We Design for Behaviour, but We Rarely Design for Experience
- Andrew Ko

- Jan 6
- 1 min read

Most companies genuinely believe they design their websites for people. They hire behavioural scientists, study user journeys and optimize flows based on what people tend to click, skip or avoid. The intention is to make the experience feel intuitive and to support the path to conversion, and in many cases it does exactly that.
But there is an interesting tension that keeps coming up for me. Most modern digital experiences are built around human behaviour, not human experience. Behaviour is predictable. Experience is emotional. Behaviour gets you the click. Experience earns you the trust.

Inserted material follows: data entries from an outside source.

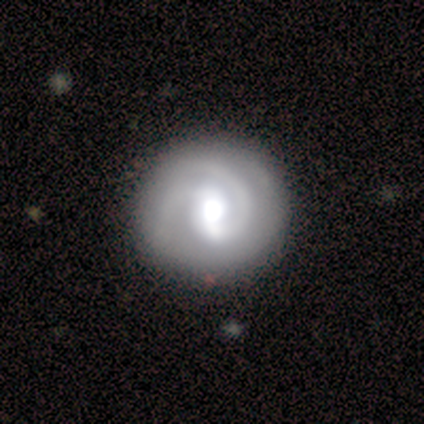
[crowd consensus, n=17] A featured or disk galaxy (82%) with a weak bar (64%), 2 (69%) tight (69%) spiral arms (93%) and a large central bulge (50%).

Vote fractions:
- Smooth or featured? featured or disk: 82% / star or artifact: 12% / smooth: 6%
- Edge-on disk? no: 100% / yes: 0%
- Bar? weak: 64% / strong: 29% / no: 7%
- Spiral arms? yes: 93% / no: 7%
- Spiral winding? tight: 69% / medium: 31% / loose: 0%
- Spiral arm count? 2: 69% / can't tell: 23% / 3: 8% / 1: 0% / 4: 0% / more than 4: 0%
- Bulge size? large: 50% / moderate: 36% / dominant: 7% / small: 7% / none: 0%
- Merging? none: 80% / minor disturbance: 13% / major disturbance: 7% / merger: 0%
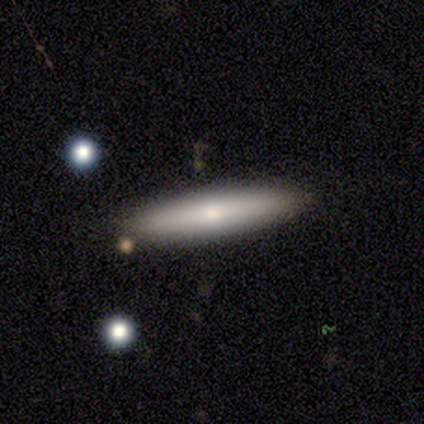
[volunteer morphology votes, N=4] Volunteers were most divided on "smooth or featured" (2-way tie): smooth: 50%, featured or disk: 50%, star or artifact: 0%; "how rounded" (2-way tie): in between: 50%, cigar-shaped: 50%, round: 0%. More confident: merging — none (75%).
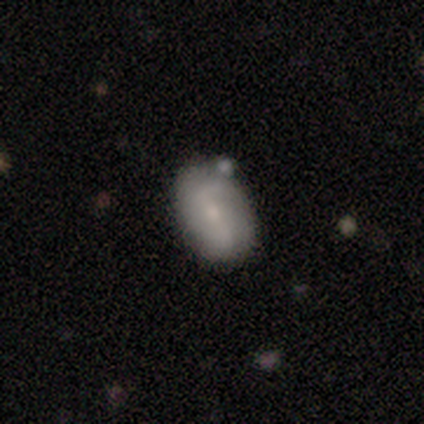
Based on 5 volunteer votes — Smooth or featured? 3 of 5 (60%) said smooth. How rounded? 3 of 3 (100%) said in between. Merging? 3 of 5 (60%) said none.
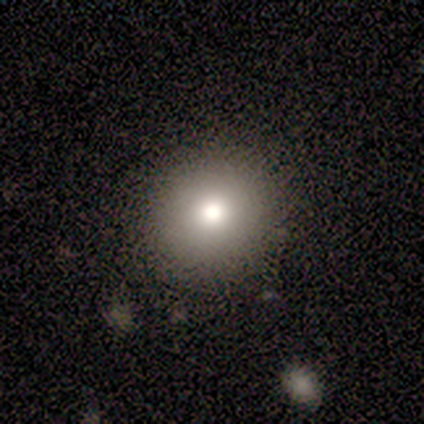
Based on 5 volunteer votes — Q: Smooth or featured?
A: smooth (80%); runner-up: featured or disk (20%)
Q: How rounded?
A: round (100%)
Q: Merging?
A: none (80%); runner-up: minor disturbance (20%)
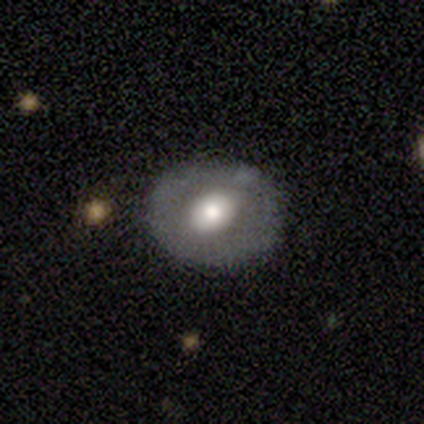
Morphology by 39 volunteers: Volunteers were most divided on "bulge size": moderate: 56%, large: 36%, small: 8%, dominant: 0%, none: 0%. More confident: edge-on disk — no (100%); spiral arms — no (88%); merging — none (70%); smooth or featured — featured or disk (64%); bar — no (60%).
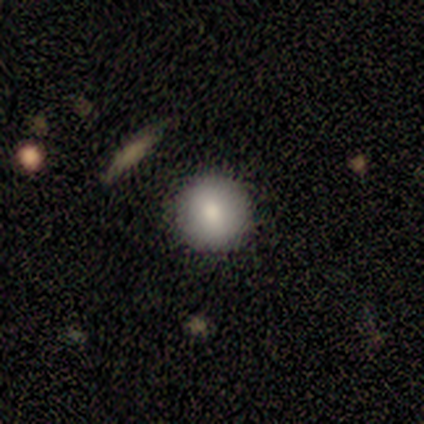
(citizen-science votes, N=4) Smooth or featured? 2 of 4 (50%) said smooth. How rounded? 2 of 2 (100%) said round. Merging? 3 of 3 (100%) said none.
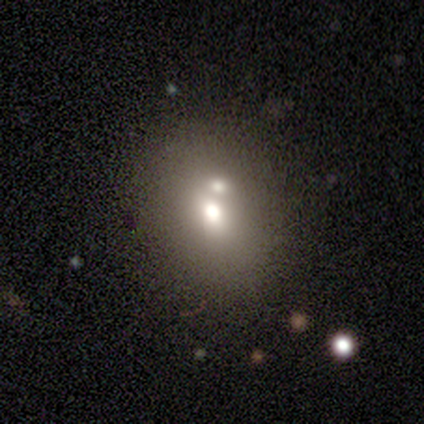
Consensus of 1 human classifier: Q: Smooth or featured?
A: featured or disk (100%)
Q: Edge-on disk?
A: no (100%)
Q: Bar?
A: no (100%)
Q: Spiral arms?
A: no (100%)
Q: Bulge size?
A: large (100%)
Q: Merging?
A: merger (100%)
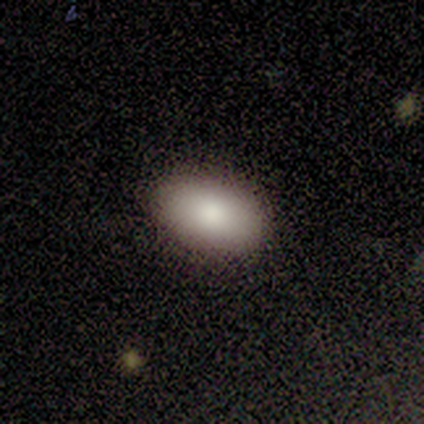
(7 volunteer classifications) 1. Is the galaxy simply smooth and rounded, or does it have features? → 100% smooth, 0% featured or disk, 0% star or artifact.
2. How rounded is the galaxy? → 100% in between, 0% round, 0% cigar-shaped.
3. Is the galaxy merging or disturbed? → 100% none, 0% minor disturbance, 0% major disturbance, 0% merger.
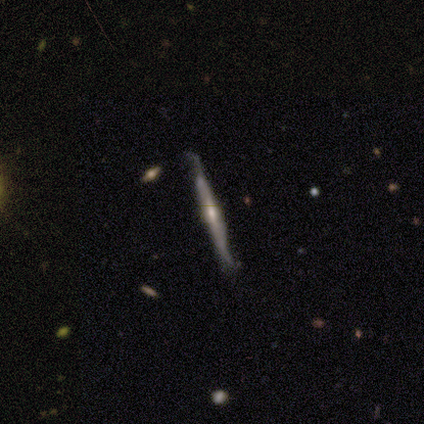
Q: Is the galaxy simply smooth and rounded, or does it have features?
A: featured or disk — 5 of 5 (100%).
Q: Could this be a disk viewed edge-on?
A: yes — 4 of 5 (80%).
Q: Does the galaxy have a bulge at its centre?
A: rounded — 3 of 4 (75%).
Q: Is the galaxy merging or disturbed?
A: minor disturbance — 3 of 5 (60%).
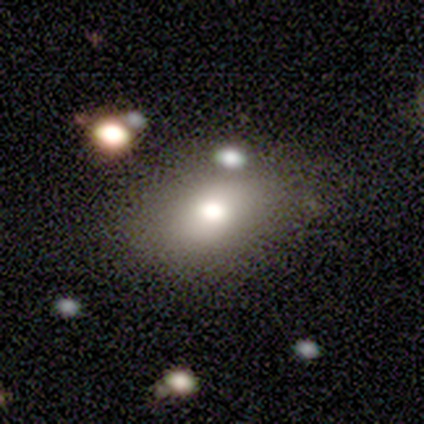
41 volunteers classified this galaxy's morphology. Smooth or featured? smooth (78%)
How rounded? in between (81%)
Merging? none (69%)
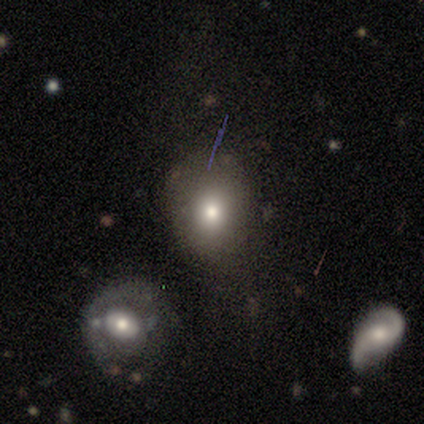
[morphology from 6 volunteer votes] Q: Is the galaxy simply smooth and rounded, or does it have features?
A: smooth — 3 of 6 (50%).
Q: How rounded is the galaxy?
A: round — 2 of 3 (67%).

When teams optimize for behaviour, they focus on the things that are easy to measure: clicks, scroll depth, funnel progression, micro conversions and attention. But clarity, transparency, consent, control and emotional ease are also human needs. These are harder to quantify and often get sidelined because the dashboards do not show them.
Companies are not ignoring the human experience because they do not care. They ignore it because it is hard to measure. And in a world run by KPIs, we naturally focus on what is visible. The result is a strange gap. We end up with websites that guide behaviour beautifully but do not always respect understanding. They convert efficiently but do not necessarily build relationships. They respond to our habits but not always to our needs.
It makes me wonder what would happen if we treated the human experience with the same seriousness that we treat optimization metrics. And more importantly, what it would look like if we created a simple, public way to measure it.